··· EXTRAIT DU DOCUMENT

L'écrivain Elisa Shua Dusapin. [Keystone - Anthony Anex]
Entretien avec Elisa Shua Dusapin, autrice de "Vladivostok Circus" / QWERTZ / 23 min. / le 24 août 2020
Avec "Vladivostok Circus", la jeune prodige des lettres romandes nous entraîne en Sibérie dans un univers circassien fascinant et énigmatique, où la confiance entre les êtres est primordiale.

"Vladivostok Circus", le troisième roman d'Elisa Shua Dusapin, est un livre impressionniste qui entraîne le lecteur aux confins du monde, en Sibérie plus exactement, dans un univers du cirque énigmatique et presque suranné.

Ainsi, après avoir emmené ses lecteurs en Corée du Sud dans son premier roman, "Hiver à Sokcho" en 2016 (prix Robert-Walser et le prix de la Société des Gens de lettres, notamment), puis au Japon dans son deuxième roman, "Les Billes du Pachinko" (Prix suisse de littérature 2019), c'est à nouveau d’Extrême-Orient - mais russe cette fois-ci -, dont il est question ici.

······
··· DONNÉES ENREGISTRÉES

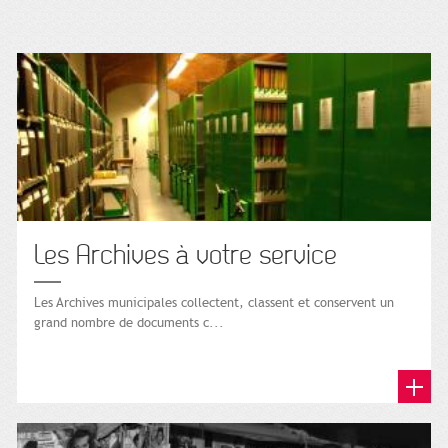
Les Archives à votre service
Les Archives municipales collectent, classent et conservent un
grand nombre de documents c...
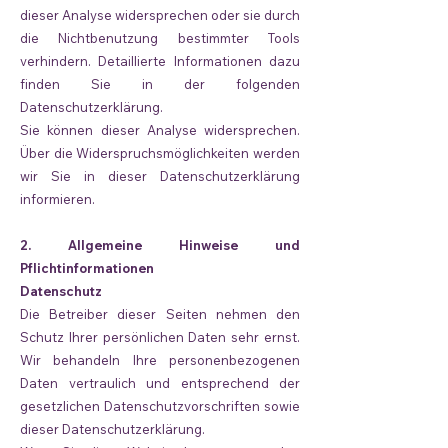
dieser Analyse widersprechen oder sie durch
die Nichtbenutzung bestimmter Tools
verhindern. Detaillierte Informationen dazu
finden Sie in der folgenden
Datenschutzerklärung.
Sie können dieser Analyse widersprechen.
Über die Widerspruchsmöglichkeiten werden
wir Sie in dieser Datenschutzerklärung
informieren.
2. Allgemeine Hinweise und
Pflichtinformationen
Datenschutz
Die Betreiber dieser Seiten nehmen den
Schutz Ihrer persönlichen Daten sehr ernst.
Wir behandeln Ihre personenbezogenen
Daten vertraulich und entsprechend der
gesetzlichen Datenschutzvorschriften sowie
dieser Datenschutzerklärung.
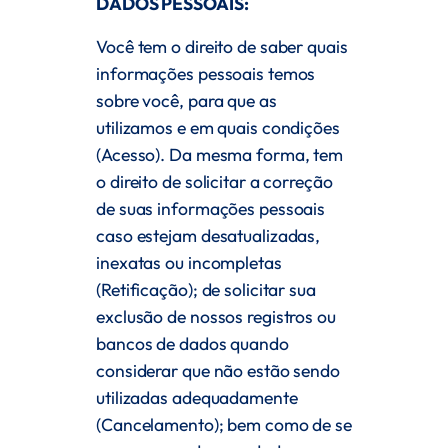
DADOS PESSOAIS:
Você tem o direito de saber quais
informações pessoais temos
sobre você, para que as
utilizamos e em quais condições
(Acesso). Da mesma forma, tem
o direito de solicitar a correção
de suas informações pessoais
caso estejam desatualizadas,
inexatas ou incompletas
(Retificação); de solicitar sua
exclusão de nossos registros ou
bancos de dados quando
considerar que não estão sendo
utilizadas adequadamente
(Cancelamento); bem como de se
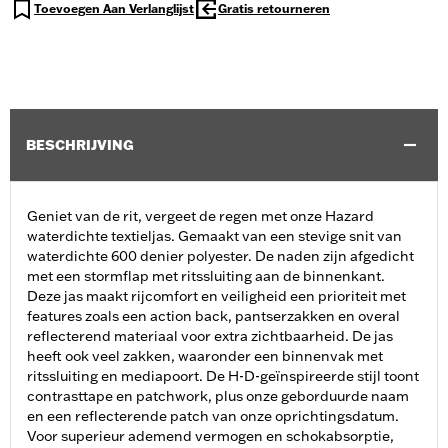
Toevoegen Aan Verlanglijst
Gratis retourneren
BESCHRIJVING
Geniet van de rit, vergeet de regen met onze Hazard
waterdichte textieljas. Gemaakt van een stevige snit van
waterdichte 600 denier polyester. De naden zijn afgedicht
met een stormflap met ritssluiting aan de binnenkant.
Deze jas maakt rijcomfort en veiligheid een prioriteit met
features zoals een action back, pantserzakken en overal
reflecterend materiaal voor extra zichtbaarheid. De jas
heeft ook veel zakken, waaronder een binnenvak met
ritssluiting en mediapoort. De H-D-geïnspireerde stijl toont
contrasttape en patchwork, plus onze geborduurde naam
en een reflecterende patch van onze oprichtingsdatum.
Voor superieur ademend vermogen en schokabsorptie,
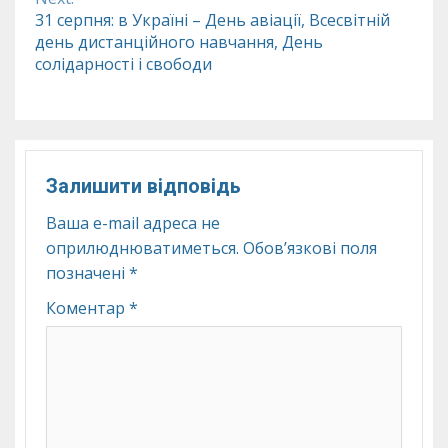
31 серпня: в Україні – День авіації, Всесвітній
день дистанційного навчання, День
солідарності і свободи
Залишити відповідь
Ваша e-mail адреса не
оприлюднюватиметься.
Обов’язкові поля
позначені
*
Коментар
*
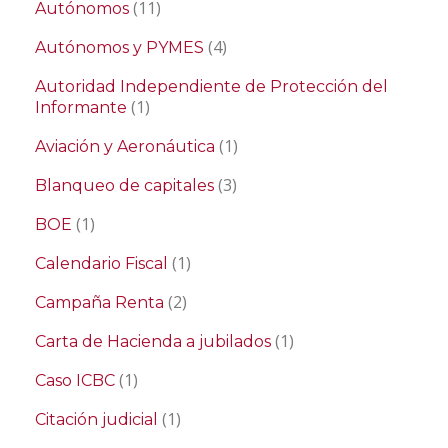
(11)
Autónomos
(4)
Autónomos y PYMES
Autoridad Independiente de Protección del
(1)
Informante
(1)
Aviación y Aeronáutica
(3)
Blanqueo de capitales
(1)
BOE
(1)
Calendario Fiscal
(2)
Campaña Renta
(1)
Carta de Hacienda a jubilados
(1)
Caso ICBC
(1)
Citación judicial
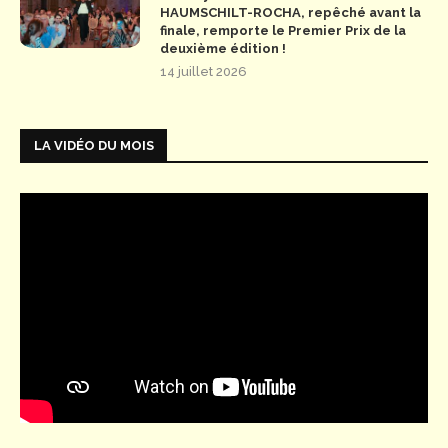
HAUMSCHILT-ROCHA, repêché avant la
finale, remporte le Premier Prix de la
deuxième édition !
14 juillet 2026
LA VIDÉO DU MOIS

······

#### CONSIGNE A:
D'après l'extrait sur "Vladivostok Circus", quel prix le roman "Les Billes du Pachinko" a-t-il reçu ?
#### CONSIGNE B:
Recopiez à l'identique le passage de l'extrait sur "Vladivostok Circus" situé entre "L'écrivain Elisa Shua" et "et presque suranné.", bornes comprises.
#### CONSIGNE C:
Poursuivez le texte consacré au roman "Vladivostok Circus" à partir de l'endroit où il s'arrête.

#### RÉPONSE RÉDIGÉE A:
Le Prix suisse de littérature 2019.

#### RÉPONSE RÉDIGÉE B:
L'écrivain Elisa Shua Dusapin. [Keystone - Anthony Anex]
Entretien avec Elisa Shua Dusapin, autrice de "Vladivostok Circus" / QWERTZ / 23 min. / le 24 août 2020
Avec "Vladivostok Circus", la jeune prodige des lettres romandes nous entraîne en Sibérie dans un univers circassien fascinant et énigmatique, où la confiance entre les êtres est primordiale.

"Vladivostok Circus", le troisième roman d'Elisa Shua Dusapin, est un livre impressionniste qui entraîne le lecteur aux confins du monde, en Sibérie plus exactement, dans un univers du cirque énigmatique et presque suranné.

#### RÉPONSE RÉDIGÉE C:
Je suis le plus loin possible de mon point de retour

Extrait de "Vladivostok Circus" d'Elisa Shua Dusapin

Une atmosphère mystérieuse

Et c'est un plaisir de retrouver la plume et l'univers de cette très jeune écrivaine franco-suisse et coréenne, prodige des lettres romandes âgée de 28 ans, tant l'atmosphère qui plane sur ce roman est mystérieuse. Le lecteur y suit Nathalie, une jeune Française de 22 ans, qui débarque sur sol russe sans trop savoir ni comment, ni réellement où elle met les pieds. "Je ne suis pas attendue, je pense", confie-t-elle pleine de doutes, à la première ligne du roman.

Mais la jeune femme finira bien vite par trouver le moyen de rejoindre ses futurs employeurs dans l'enceinte désertée d'un cirque entre deux saisons: le Canadien Léon, metteur en scène, et les Russes Anna, Anton et Nino, le trio d'artistes-acrobates fraîchement formé, qui se prépare sans relâche au concours international d'Oulan-Oude, l'une des plus prestigieuses compétitions circassiennes de Russie.

Je suis moins intéressée par ce que dit un habit que par le fait de travailler sur des corps.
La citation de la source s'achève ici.